(Saved data entries)
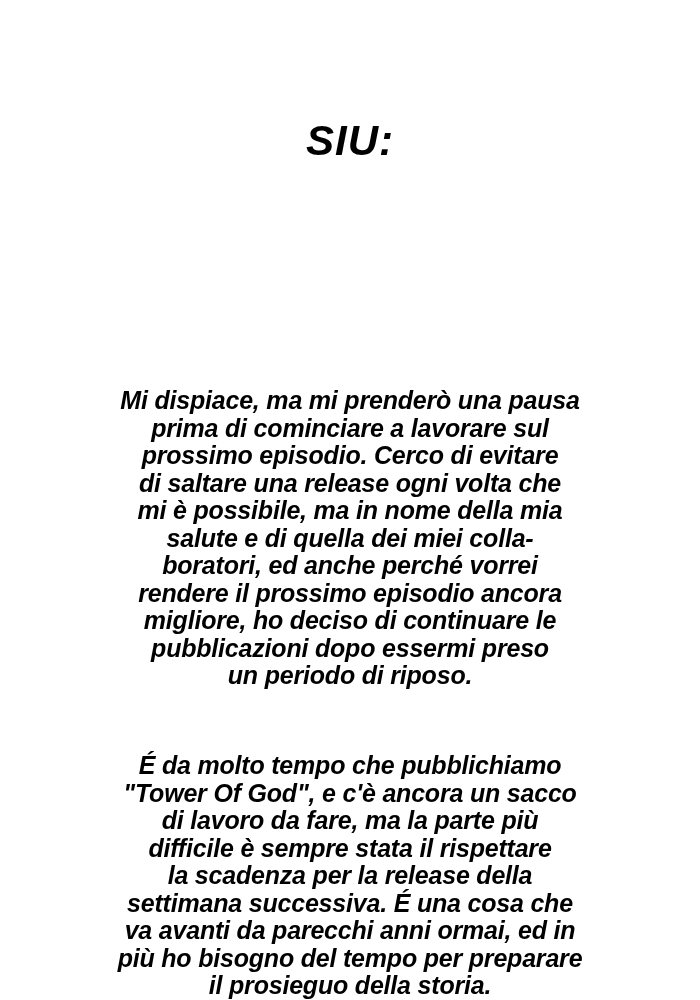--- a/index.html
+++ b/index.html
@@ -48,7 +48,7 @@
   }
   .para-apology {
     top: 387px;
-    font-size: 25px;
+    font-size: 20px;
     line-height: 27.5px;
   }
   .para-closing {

◆ Exercise
Every record, from top to bottom, gets written out exactly; no picture goes into the copy.

◆ Task output
--- a/index.html
+++ b/index.html
@@ -48,7 +48,7 @@
   }
   .para-apology {
     top: 387px;
-    font-size: 25px;
+    font-size: 20px;
     line-height: 27.5px;
   }
   .para-closing {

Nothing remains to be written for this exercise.